> **Given passage**:

# Beer soap fragrance



## K Rex (May 12, 2011)

Hello again,

Just made my second batch of beer/ale soap. A local brewery hired me to make some, with their own ingredients. I used raw wort instead of beer. Smells awesome and isn't fermented, so it contains no alcohol... made my life a little easier. 

My dilemma is this: I cannot get the smell of the wort, beer or hops to transfer to the final product. I desperately want it to smell like hops. This time I removed half the wort from the base to which the lye was added, and added it after trace so it would have a better chance of smelling nice. It has a pleasant wheat smell, but none of the floral hop aroma I desire despite adding a generous amount of ground hops.

Is there a good hops fragrance oil or affordable EO? Does anyone have any tips or tricks?

Best,

Kev


----------



## carebear (May 12, 2011)

The beer soap I made several weeks ago still has a hoppy scent to it.  I used the beer for 100% of the liquid, dissolving lye directly in the flat beer.  The scent is mild, but very much there.

So try working with the beer and see where that gets you.


----------



## K Rex (May 12, 2011)

Thanks for the reply.

Yes, I used 100% as well. As I said, it's a pleasant smell... but far more of a barley/malt smell, and the hops are near undetectable.

K


----------



## SilverFox (May 12, 2011)

I made a beer soap in February (100% beer for liquid) and now there is no scent left. It had some scent for a few weeks, but now, nothing.


----------



## soapbuddy (May 12, 2011)

There is no need to add it at trace. The lye is still very active a this point and it will take whatever it wants. The darker the beer, the more chance for any scent to stay. I bought some hop oil, but it's way too pricey to use in a wash off product like soap.

> **List of tasks**:
[A] Please repeat the beer soap thread word for word between "Is there a good" and "very much there.", inclusive.
[B] In the beer soap thread, what did K Rex use in place of beer for the second batch?

> **Stored data entries**:

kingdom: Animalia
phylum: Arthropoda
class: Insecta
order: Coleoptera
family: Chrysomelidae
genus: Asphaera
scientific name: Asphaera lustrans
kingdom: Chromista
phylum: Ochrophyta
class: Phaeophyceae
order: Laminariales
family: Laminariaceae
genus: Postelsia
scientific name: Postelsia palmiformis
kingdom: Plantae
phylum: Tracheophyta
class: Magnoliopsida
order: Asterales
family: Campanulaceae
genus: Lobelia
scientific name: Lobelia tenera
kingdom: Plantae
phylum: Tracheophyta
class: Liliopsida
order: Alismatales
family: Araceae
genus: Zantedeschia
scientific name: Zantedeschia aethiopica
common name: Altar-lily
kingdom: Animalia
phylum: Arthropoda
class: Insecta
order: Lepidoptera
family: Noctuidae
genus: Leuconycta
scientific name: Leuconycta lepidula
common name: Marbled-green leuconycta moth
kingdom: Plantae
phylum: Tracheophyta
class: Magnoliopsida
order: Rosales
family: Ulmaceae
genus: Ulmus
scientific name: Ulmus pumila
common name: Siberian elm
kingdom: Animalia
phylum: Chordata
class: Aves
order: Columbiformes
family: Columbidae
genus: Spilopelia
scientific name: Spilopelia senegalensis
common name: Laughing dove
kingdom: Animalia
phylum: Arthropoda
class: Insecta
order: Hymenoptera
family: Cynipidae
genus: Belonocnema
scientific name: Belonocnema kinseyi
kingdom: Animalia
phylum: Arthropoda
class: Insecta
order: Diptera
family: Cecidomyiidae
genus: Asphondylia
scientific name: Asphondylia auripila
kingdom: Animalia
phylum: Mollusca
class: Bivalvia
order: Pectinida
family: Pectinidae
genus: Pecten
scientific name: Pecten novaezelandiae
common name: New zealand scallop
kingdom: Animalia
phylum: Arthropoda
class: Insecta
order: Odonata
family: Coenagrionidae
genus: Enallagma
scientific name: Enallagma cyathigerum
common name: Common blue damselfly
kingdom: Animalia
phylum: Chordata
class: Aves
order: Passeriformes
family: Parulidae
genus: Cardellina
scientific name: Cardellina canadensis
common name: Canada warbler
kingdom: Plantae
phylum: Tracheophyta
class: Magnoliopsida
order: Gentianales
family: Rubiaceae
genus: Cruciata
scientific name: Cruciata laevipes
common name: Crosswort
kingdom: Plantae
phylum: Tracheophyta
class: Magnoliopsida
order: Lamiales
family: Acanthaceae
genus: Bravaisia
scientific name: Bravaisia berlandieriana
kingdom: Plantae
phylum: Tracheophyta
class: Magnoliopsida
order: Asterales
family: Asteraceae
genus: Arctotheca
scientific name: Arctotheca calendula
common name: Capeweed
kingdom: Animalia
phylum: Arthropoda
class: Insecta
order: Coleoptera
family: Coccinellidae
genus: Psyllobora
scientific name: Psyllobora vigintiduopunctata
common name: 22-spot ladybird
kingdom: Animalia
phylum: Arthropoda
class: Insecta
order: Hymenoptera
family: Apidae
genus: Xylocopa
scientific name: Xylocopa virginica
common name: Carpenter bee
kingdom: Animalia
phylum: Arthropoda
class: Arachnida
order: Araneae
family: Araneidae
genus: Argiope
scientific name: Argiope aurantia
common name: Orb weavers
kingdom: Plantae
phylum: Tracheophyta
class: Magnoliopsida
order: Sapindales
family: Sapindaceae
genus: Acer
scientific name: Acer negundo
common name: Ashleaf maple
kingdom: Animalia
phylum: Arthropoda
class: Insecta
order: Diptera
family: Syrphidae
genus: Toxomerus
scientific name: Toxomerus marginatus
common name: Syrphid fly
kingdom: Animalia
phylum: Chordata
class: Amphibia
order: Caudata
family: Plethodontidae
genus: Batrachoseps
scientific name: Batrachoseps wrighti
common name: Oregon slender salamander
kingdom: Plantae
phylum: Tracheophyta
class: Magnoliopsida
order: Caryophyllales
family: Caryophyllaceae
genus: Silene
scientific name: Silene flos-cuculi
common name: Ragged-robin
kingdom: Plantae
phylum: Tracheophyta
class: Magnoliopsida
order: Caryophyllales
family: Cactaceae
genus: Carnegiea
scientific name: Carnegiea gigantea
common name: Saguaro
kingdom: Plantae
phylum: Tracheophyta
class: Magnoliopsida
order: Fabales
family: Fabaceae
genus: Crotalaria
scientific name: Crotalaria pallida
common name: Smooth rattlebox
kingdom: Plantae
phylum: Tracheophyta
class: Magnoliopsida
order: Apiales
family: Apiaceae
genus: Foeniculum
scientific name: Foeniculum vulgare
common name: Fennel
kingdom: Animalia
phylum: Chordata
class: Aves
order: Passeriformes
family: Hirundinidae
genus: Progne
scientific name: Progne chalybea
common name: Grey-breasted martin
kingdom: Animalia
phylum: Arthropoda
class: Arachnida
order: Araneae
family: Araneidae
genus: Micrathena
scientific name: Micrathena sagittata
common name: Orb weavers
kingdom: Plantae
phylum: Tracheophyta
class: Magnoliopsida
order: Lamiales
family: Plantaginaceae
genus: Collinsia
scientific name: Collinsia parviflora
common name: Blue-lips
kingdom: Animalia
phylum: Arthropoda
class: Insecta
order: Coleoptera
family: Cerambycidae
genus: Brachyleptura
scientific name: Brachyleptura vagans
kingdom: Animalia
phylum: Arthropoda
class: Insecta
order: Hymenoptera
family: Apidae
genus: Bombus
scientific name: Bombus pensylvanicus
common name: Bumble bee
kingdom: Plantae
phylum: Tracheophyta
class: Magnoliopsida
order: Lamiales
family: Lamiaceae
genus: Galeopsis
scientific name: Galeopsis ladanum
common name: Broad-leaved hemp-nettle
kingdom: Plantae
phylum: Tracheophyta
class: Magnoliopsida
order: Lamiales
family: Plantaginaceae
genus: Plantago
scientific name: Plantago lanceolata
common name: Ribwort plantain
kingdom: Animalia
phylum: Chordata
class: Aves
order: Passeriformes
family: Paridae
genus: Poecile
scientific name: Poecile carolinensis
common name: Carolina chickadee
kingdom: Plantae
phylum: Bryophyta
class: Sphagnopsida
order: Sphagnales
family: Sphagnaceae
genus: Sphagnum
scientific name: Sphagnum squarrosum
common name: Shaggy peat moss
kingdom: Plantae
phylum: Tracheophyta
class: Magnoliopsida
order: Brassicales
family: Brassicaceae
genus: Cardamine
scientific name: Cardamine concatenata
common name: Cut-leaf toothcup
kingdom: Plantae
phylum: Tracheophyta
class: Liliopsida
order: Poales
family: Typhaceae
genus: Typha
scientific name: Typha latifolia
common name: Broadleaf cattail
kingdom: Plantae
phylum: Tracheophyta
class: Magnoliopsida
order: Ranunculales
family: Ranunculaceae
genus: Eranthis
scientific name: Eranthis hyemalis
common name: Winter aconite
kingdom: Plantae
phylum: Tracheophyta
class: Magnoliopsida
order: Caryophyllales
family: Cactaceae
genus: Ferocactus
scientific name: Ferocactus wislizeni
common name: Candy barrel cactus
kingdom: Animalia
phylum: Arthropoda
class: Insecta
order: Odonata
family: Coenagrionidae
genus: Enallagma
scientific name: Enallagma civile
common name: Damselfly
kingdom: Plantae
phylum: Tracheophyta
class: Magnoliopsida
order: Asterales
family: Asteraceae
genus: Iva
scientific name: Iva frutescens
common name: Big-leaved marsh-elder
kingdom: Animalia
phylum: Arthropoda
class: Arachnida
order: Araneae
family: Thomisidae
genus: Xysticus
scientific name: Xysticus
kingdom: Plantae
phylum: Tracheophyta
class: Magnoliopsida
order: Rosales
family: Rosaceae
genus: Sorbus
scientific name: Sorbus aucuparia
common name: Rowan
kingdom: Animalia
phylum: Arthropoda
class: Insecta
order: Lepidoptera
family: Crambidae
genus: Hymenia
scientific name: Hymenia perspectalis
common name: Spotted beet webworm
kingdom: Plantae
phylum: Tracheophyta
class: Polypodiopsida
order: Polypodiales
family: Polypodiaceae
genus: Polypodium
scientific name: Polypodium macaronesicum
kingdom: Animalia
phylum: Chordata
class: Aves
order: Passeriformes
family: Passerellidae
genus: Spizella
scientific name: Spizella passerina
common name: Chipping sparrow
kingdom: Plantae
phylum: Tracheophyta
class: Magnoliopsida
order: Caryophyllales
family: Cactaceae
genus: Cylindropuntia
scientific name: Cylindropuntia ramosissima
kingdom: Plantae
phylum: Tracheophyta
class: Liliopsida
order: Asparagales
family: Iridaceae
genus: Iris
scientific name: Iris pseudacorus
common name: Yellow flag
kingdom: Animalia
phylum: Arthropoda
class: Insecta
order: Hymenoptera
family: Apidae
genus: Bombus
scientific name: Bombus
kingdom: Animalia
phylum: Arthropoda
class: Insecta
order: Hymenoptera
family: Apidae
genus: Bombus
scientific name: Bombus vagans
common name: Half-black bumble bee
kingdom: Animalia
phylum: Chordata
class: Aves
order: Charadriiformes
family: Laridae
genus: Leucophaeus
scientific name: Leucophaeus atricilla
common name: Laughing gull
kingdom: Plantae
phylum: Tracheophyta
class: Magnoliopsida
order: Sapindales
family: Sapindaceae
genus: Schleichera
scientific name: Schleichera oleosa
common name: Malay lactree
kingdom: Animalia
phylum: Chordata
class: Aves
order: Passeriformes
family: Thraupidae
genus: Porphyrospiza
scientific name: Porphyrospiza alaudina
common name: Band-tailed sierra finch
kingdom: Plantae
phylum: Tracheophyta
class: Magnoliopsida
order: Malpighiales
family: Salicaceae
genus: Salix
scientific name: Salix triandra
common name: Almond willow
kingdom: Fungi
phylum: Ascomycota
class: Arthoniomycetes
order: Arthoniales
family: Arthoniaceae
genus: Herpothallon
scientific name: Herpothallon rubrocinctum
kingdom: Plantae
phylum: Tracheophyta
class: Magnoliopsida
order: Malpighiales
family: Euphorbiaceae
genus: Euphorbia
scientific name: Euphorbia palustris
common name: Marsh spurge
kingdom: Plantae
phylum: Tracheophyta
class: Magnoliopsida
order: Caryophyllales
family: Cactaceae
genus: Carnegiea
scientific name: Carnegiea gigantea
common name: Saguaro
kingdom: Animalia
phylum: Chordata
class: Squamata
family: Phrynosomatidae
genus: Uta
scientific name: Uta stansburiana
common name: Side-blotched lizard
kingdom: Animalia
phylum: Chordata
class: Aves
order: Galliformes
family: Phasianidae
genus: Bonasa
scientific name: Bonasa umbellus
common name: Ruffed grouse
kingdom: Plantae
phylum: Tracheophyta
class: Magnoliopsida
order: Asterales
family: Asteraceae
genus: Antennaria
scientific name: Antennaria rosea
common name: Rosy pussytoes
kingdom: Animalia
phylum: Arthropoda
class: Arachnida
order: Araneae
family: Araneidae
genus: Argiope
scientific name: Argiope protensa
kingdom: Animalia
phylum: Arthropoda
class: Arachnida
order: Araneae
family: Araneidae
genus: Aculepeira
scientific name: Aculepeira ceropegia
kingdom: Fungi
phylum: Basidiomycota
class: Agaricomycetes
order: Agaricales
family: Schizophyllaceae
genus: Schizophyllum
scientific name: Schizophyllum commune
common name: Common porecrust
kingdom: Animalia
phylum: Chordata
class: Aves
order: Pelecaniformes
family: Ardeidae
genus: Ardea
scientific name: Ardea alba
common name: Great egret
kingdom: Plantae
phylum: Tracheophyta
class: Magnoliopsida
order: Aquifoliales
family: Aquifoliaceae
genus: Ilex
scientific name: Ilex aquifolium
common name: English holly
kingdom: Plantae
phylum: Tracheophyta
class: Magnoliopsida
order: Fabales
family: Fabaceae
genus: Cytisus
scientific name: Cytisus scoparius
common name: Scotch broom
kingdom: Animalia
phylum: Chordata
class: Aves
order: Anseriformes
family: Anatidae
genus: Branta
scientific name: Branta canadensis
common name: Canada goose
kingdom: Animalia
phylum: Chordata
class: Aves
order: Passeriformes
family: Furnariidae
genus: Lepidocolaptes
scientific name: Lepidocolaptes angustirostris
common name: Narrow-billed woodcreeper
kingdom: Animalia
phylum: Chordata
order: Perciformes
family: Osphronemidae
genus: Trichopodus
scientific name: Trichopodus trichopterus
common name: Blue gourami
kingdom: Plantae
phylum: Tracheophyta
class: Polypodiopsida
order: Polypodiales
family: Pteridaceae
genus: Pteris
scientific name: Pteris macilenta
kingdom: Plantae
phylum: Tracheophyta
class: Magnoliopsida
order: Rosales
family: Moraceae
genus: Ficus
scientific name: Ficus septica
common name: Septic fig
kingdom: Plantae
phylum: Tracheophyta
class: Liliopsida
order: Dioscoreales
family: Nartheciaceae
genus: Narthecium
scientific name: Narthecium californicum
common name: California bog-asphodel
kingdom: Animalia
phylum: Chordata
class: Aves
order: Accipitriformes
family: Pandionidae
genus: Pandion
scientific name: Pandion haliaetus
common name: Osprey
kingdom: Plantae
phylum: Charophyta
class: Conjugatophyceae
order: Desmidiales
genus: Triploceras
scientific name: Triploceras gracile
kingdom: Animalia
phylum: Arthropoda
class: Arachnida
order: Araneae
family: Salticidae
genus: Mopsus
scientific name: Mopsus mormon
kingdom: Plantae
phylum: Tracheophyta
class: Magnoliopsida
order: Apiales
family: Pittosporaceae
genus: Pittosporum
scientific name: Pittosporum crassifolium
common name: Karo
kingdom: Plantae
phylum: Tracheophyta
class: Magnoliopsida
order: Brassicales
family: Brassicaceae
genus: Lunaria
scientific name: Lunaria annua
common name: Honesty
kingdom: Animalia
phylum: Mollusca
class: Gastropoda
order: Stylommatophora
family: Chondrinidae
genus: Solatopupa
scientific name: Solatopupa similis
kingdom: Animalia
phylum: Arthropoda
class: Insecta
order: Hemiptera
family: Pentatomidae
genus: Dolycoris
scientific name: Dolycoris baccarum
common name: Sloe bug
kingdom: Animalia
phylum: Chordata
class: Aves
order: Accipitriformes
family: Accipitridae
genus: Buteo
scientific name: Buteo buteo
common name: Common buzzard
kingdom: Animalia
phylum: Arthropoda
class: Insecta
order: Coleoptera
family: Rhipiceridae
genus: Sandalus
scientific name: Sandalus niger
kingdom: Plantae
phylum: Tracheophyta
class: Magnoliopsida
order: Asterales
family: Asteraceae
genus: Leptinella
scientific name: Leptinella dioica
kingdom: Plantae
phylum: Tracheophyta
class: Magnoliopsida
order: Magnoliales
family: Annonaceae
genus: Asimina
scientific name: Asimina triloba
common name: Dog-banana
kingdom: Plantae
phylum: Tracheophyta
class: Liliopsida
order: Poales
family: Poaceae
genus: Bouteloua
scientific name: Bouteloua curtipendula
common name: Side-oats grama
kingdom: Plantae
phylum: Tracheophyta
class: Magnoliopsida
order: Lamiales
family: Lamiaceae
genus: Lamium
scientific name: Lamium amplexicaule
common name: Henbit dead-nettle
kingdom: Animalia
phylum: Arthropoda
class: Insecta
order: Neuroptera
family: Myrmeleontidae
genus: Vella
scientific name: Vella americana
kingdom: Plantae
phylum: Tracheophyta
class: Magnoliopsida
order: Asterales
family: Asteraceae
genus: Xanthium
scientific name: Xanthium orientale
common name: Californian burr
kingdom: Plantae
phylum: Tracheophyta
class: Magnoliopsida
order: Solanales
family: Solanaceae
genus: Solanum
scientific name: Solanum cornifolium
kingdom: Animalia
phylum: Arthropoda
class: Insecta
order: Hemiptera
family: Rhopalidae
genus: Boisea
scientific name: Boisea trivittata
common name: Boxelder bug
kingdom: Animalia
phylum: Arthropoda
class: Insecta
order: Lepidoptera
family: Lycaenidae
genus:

> **Answers below**:
[A]
Is there a good hops fragrance oil or affordable EO? Does anyone have any tips or tricks?

Best,

Kev


----------



## carebear (May 12, 2011)

The beer soap I made several weeks ago still has a hoppy scent to it.  I used the beer for 100% of the liquid, dissolving lye directly in the flat beer.  The scent is mild, but very much there.

[B] Raw wort.